The pattern check algorithm should execute in the opposite direction of stack growth. So, if the stack grows from 0x1000 to 0x2000, then your pattern check can start at 0x2000 to increase efficiency. If your pattern was 0xAA and the value at 0x2000 contains something other than 0xAA, you know you've probably got some overflow.
You should also consider placing an empty RAM buffer immediately after the stack so that if you do detect overflow you can shut down the system without losing data. If your stack is followed immediately by heap or SRAM data then identifying an overflow will mean that you have already suffered corruption. Your buffer will protect you for a little bit longer. On a 32-bit micro you should have enough RAM to provide at least a small buffer.
If you are using a processor with a Memory Management Unit your hardware can do this for you with minimal software overhead. Most modern 32 bit processors have them and more and more 32 bit micro controllers feature them as well.
Set up a memory area in the MMU that will be used for the stack. It should be bordered by two memory areas where the MMU does not allow access. When your application is running you will receive a exception/interrupt as soon as you overflow the stack.
Because you get a exception at the moment the error occur you know exactly where in your application the stack went bad. You can look at the call stack to see exactly how you got to where you are. This makes it a lot easier to find your problem than trying to figure out what is wrong by detecting your problem long after it happened.
I have used this successfully on PPC and AVR32 processors. When you start out using an MMU you feel like it is a waste of time since you got along great without it for many years but once you see the advantages of a exception at the exact spot where your memory problem occur you will never go back.

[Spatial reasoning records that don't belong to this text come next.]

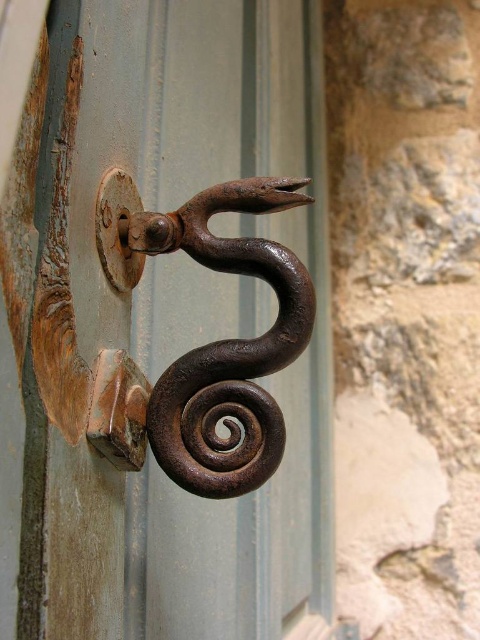
You are standing in front of a door with two hooks. You need to hang a heavy bag on the hook that is to the left. Which hook should you choose between the rusty metal hook at center and the rusty iron hook at center?

You should choose the rusty iron hook at center because the rusty metal hook at center is to the right of it, making the rusty iron hook at center the one on the left.

You are trying to hang a heavy bag on the door handle. The bag weighs 10 kilograms. Which hook should you choose between the rusty metal hook at center and the rusty iron hook at center to ensure it can support the weight?

The rusty metal hook at center is in front of the rusty iron hook at center, so it is closer to you and more accessible. However, the material strength between metal and iron isn

In the scene shown: You are a painter trying to hang a large canvas. You see two hooks on the door handle area. Which hook, the rusty metal hook at center or the rusty iron hook at center, should you choose to ensure it can support the weight?

The rusty metal hook at center is much taller than the rusty iron hook at center, so it is likely stronger and more suitable for supporting the weight of the large canvas.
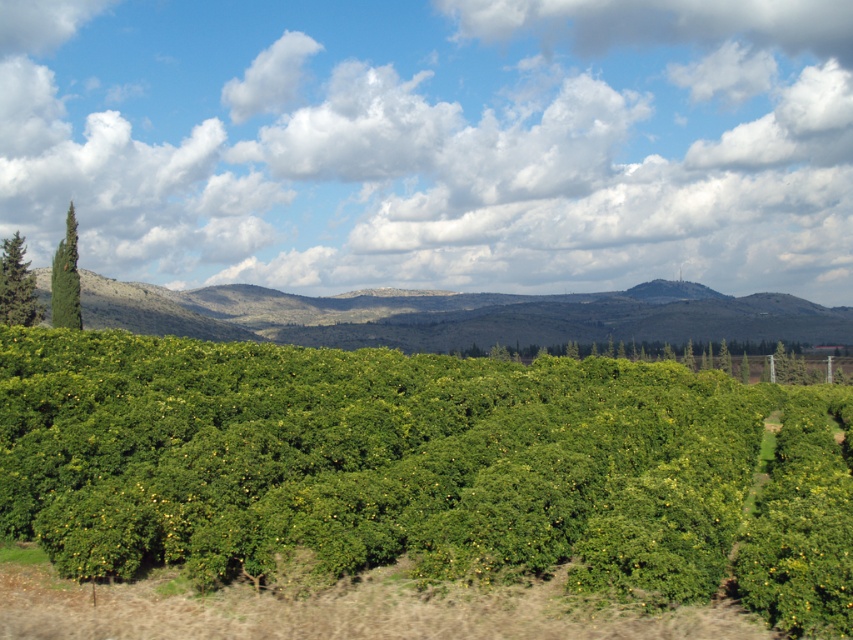
You are a gardener planning to trim the green leafy hedge at center and the green textured tree at upper left. Based on their heights, which one requires a taller ladder?

The green textured tree at upper left requires a taller ladder because it is taller than the green leafy hedge at center.

You are a farmer walking through the orange grove and looking at the green leafy hillside at center and the green textured tree at upper left. Which object is located lower in the image?

The green leafy hillside at center is positioned under the green textured tree at upper left, so it is lower in the image.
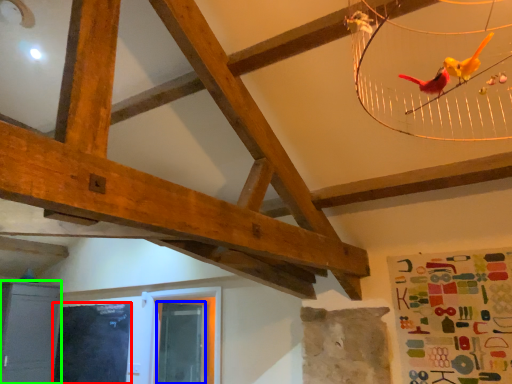
Question: Which is nearer to the window screen (highlighted by a red box)? window screen (highlighted by a blue box) or furniture (highlighted by a green box).

Choices:
 (A) window screen
 (B) furniture

Answer: (B)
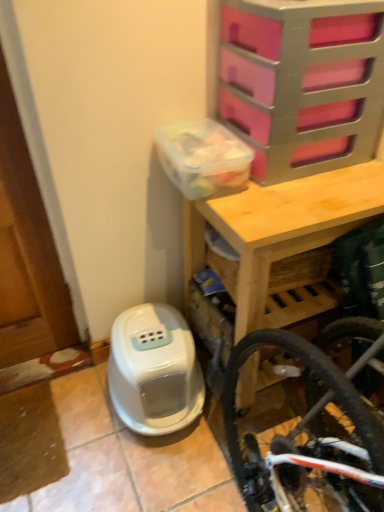
This screenshot has width=384, height=512. Describe the element at coordinates (154, 370) in the screenshot. I see `white plastic water heater at lower left` at that location.

I want to click on wooden table at upper center, so click(280, 226).

I want to click on pink plastic drawer at upper right, so click(302, 83).

Is wooden table at upper center shorter than pink plastic drawer at upper right?

In fact, wooden table at upper center may be taller than pink plastic drawer at upper right.

Is wooden table at upper center aimed at pink plastic drawer at upper right?

No, wooden table at upper center does not turn towards pink plastic drawer at upper right.

Which of these two, wooden table at upper center or pink plastic drawer at upper right, is bigger?

wooden table at upper center is bigger.

From a real-world perspective, between wooden table at upper center and pink plastic drawer at upper right, who is vertically lower?

From a 3D spatial view, wooden table at upper center is below.

Is point (237, 84) less distant than point (243, 221)?

No, it is not.

Considering the relative positions of pink plastic drawer at upper right and wooden table at upper center in the image provided, is pink plastic drawer at upper right behind wooden table at upper center?

No, pink plastic drawer at upper right is in front of wooden table at upper center.

This screenshot has width=384, height=512. Identify the location of table below the pink plastic drawer at upper right (from a real-world perspective). (280, 226).

Is pink plastic drawer at upper right smaller than wooden table at upper center?

Indeed, pink plastic drawer at upper right has a smaller size compared to wooden table at upper center.

From a real-world perspective, does white plastic water heater at lower left stand above wooden table at upper center?

Actually, white plastic water heater at lower left is physically below wooden table at upper center in the real world.

Considering the positions of objects white plastic water heater at lower left and wooden table at upper center in the image provided, who is behind, white plastic water heater at lower left or wooden table at upper center?

white plastic water heater at lower left is behind.

Considering the points (187, 340) and (339, 173), which point is behind, point (187, 340) or point (339, 173)?

The point (187, 340) is more distant.

Could wooden table at upper center be considered to be inside white plastic water heater at lower left?

Definitely not — wooden table at upper center is not inside white plastic water heater at lower left.

From a real-world perspective, is white plastic water heater at lower left beneath pink plastic drawer at upper right?

Indeed, from a real-world perspective, white plastic water heater at lower left is positioned beneath pink plastic drawer at upper right.

Does white plastic water heater at lower left appear on the left side of pink plastic drawer at upper right?

Yes, white plastic water heater at lower left is to the left of pink plastic drawer at upper right.

Is white plastic water heater at lower left surrounding pink plastic drawer at upper right?

No.

Does pink plastic drawer at upper right have a lesser height compared to white plastic water heater at lower left?

No, pink plastic drawer at upper right is not shorter than white plastic water heater at lower left.

Looking at this image, is pink plastic drawer at upper right facing towards white plastic water heater at lower left?

No, pink plastic drawer at upper right is not turned towards white plastic water heater at lower left.

In the scene shown: Is pink plastic drawer at upper right outside of white plastic water heater at lower left?

Yes, pink plastic drawer at upper right is located beyond the bounds of white plastic water heater at lower left.

Locate an element on the screen. water heater below the pink plastic drawer at upper right (from the image's perspective) is located at coordinates (154, 370).

Does wooden table at upper center have a smaller size compared to white plastic water heater at lower left?

No.

Is point (379, 204) in front of point (189, 354)?

That is True.

The width and height of the screenshot is (384, 512). In order to click on table above the white plastic water heater at lower left (from a real-world perspective) in this screenshot , I will do `click(280, 226)`.

Is white plastic water heater at lower left inside wooden table at upper center?

No, wooden table at upper center does not contain white plastic water heater at lower left.

Identify the location of drawer in front of the wooden table at upper center. (302, 83).

This screenshot has width=384, height=512. Find the location of `table below the pink plastic drawer at upper right (from the image's perspective)`. table below the pink plastic drawer at upper right (from the image's perspective) is located at coordinates (280, 226).

Estimate the real-world distances between objects in this image. Which object is further from wooden table at upper center, white plastic water heater at lower left or pink plastic drawer at upper right?

white plastic water heater at lower left is further to wooden table at upper center.

When comparing their distances from wooden table at upper center, does pink plastic drawer at upper right or white plastic water heater at lower left seem closer?

pink plastic drawer at upper right is positioned closer to the anchor wooden table at upper center.

Estimate the real-world distances between objects in this image. Which object is closer to white plastic water heater at lower left, pink plastic drawer at upper right or wooden table at upper center?

wooden table at upper center lies closer to white plastic water heater at lower left than the other object.

Looking at this image, considering their positions, is white plastic water heater at lower left positioned closer to pink plastic drawer at upper right than wooden table at upper center?

The object closer to pink plastic drawer at upper right is wooden table at upper center.

Looking at the image, which one is located further to pink plastic drawer at upper right, wooden table at upper center or white plastic water heater at lower left?

Among the two, white plastic water heater at lower left is located further to pink plastic drawer at upper right.

Looking at this image, from the image, which object appears to be nearer to white plastic water heater at lower left, wooden table at upper center or pink plastic drawer at upper right?

wooden table at upper center is closer to white plastic water heater at lower left.

Locate an element on the screen. This screenshot has width=384, height=512. table that lies between pink plastic drawer at upper right and white plastic water heater at lower left from top to bottom is located at coordinates click(280, 226).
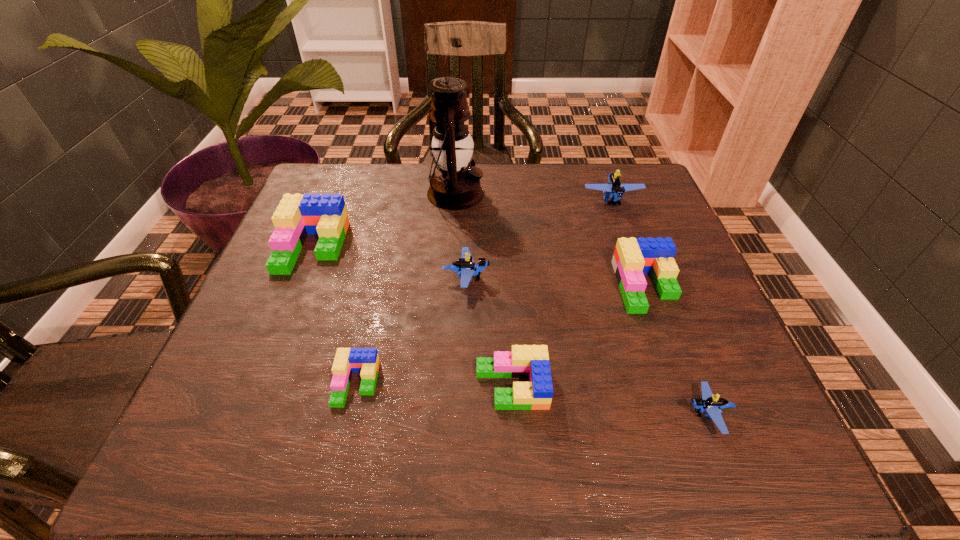
Where is `free area in between the lantern and the sixth Lego from right to left`? The width and height of the screenshot is (960, 540). free area in between the lantern and the sixth Lego from right to left is located at coordinates (406, 288).

Where is `free spot between the leftmost Lego and the third biggest green Lego`? The image size is (960, 540). free spot between the leftmost Lego and the third biggest green Lego is located at coordinates (412, 316).

Identify the location of vacant area that lies between the second green Lego from right to left and the farthest Lego. The height and width of the screenshot is (540, 960). (562, 293).

Identify the location of unoccupied area between the second nearest blue Lego and the biggest green Lego. The image size is (960, 540). (389, 262).

You are a GUI agent. You are given a task and a screenshot of the screen. Output one action in this format:
    pyautogui.click(x=<x>, y=<y>)
    Task: Click on the object that is the third closest to the leftmost green Lego
    This screenshot has height=540, width=960.
    Given the screenshot: What is the action you would take?
    pyautogui.click(x=465, y=267)

Identify which object is located as the fifth nearest to the biggest blue Lego. Please provide its 2D coordinates. Your answer should be formatted as a tuple, i.e. [(x, y)], where the tuple contains the x and y coordinates of a point satisfying the conditions above.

A MMU can also detect zero pointer accesses if you disallow memory access to the bottom park of your ram.
If you are using an RTOS your MMU protects the memory and stacks of other tasks errors in one task should not affect them. This means you could also easily restart your task without affecting the other tasks.
In addition to this a processor with a MMU usually also has lots of ram your program is a lot less likely to overflow your stack and you don't need to fine tune everything to get you application to run correctly with a small memory foot print.
An alternative to this would be to use the Processor debug facilities to cause a interrupt on a memory access to the end of your stack. This will probably be very processor specific.
A stack overflow occurs the stack memory is exhausted by too large of a call stack ? e.g. a recursive function too many levels deep.
There are techniques to detect a stack overflow by placing known data after the stack so it could be detected if the stack grew too much and overwrote it.
There are static source code analysis tools such as GnatStack, StackAnalyzer from AbsInt, and Bound-T which can be used to determine or make a guess at the maximum run-time stack-size.